Filter the listing below down to the lines containing the word "clone".

=== Raw data ===
──────────────────────────────

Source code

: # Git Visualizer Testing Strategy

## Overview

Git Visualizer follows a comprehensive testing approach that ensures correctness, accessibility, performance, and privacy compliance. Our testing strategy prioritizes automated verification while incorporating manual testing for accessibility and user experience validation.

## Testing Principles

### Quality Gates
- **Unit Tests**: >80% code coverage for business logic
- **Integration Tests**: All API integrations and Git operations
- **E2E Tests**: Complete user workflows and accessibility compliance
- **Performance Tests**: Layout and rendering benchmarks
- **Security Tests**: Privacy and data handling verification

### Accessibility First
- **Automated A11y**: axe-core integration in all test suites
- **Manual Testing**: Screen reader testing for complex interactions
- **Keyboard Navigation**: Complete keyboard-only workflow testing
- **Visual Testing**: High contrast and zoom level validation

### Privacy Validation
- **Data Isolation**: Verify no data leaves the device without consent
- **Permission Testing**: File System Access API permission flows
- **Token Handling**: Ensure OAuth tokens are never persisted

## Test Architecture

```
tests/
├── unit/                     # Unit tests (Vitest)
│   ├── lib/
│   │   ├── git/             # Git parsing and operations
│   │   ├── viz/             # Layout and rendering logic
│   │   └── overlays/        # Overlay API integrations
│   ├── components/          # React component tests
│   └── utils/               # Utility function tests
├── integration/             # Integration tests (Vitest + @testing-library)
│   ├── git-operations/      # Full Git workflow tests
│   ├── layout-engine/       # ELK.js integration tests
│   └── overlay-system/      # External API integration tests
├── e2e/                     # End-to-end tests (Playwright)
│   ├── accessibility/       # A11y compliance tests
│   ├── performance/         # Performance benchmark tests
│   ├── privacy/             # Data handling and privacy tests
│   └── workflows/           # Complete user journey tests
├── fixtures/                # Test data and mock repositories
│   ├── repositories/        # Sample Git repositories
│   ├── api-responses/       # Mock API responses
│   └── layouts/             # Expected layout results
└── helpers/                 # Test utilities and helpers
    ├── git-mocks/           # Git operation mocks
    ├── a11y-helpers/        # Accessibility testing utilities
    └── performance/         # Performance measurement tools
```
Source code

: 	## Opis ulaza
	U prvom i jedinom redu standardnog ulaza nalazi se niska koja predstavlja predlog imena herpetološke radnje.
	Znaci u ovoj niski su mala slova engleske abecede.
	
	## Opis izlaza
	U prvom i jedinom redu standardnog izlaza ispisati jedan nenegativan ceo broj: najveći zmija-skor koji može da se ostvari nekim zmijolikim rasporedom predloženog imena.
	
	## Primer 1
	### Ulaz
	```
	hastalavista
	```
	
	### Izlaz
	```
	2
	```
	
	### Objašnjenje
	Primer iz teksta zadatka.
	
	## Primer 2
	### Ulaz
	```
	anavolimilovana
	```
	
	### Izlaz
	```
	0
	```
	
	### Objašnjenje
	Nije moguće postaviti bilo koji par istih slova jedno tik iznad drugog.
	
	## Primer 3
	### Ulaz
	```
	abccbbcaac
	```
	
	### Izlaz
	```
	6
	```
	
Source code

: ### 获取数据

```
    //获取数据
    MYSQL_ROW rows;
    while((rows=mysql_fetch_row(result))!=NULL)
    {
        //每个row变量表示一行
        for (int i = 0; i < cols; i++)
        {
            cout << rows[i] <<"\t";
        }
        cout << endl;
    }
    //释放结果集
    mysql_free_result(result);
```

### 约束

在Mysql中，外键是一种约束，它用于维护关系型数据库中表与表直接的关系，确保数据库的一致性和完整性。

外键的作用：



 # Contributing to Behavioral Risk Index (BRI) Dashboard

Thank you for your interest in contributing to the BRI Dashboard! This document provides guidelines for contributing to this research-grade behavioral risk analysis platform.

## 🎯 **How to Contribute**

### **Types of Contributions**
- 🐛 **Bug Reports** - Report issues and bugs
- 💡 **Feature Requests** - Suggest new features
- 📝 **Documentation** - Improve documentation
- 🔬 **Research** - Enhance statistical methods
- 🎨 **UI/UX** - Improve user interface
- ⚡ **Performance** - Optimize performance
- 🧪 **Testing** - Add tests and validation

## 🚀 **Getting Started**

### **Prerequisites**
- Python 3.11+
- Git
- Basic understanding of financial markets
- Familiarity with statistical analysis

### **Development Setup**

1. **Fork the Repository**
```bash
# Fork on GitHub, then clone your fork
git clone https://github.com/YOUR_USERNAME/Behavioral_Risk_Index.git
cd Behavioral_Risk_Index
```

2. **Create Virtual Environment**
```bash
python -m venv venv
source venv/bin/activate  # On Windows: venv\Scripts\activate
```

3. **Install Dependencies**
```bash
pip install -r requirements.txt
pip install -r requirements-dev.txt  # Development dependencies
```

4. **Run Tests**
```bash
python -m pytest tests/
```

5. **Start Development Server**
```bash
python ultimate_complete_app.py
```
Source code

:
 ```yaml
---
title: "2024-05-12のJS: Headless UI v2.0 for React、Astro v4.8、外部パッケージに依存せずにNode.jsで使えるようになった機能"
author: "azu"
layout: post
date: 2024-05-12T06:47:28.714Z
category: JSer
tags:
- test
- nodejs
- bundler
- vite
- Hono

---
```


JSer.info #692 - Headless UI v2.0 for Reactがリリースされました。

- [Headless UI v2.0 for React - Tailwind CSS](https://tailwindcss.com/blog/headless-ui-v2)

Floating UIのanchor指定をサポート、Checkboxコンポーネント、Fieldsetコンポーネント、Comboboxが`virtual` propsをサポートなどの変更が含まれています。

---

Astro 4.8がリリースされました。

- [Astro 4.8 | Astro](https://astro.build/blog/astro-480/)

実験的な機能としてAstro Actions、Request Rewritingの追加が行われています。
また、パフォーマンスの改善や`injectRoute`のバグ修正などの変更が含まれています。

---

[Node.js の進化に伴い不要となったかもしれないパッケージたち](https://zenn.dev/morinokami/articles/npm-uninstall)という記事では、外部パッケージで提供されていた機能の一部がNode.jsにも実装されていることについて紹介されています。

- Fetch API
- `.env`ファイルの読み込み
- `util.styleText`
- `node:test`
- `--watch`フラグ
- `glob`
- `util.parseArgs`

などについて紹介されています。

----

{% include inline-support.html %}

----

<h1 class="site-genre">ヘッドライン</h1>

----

──────────────────────────────

=== Task solution ===
# Fork on GitHub, then clone your fork
git clone https://github.com/YOUR_USERNAME/Behavioral_Risk_Index.git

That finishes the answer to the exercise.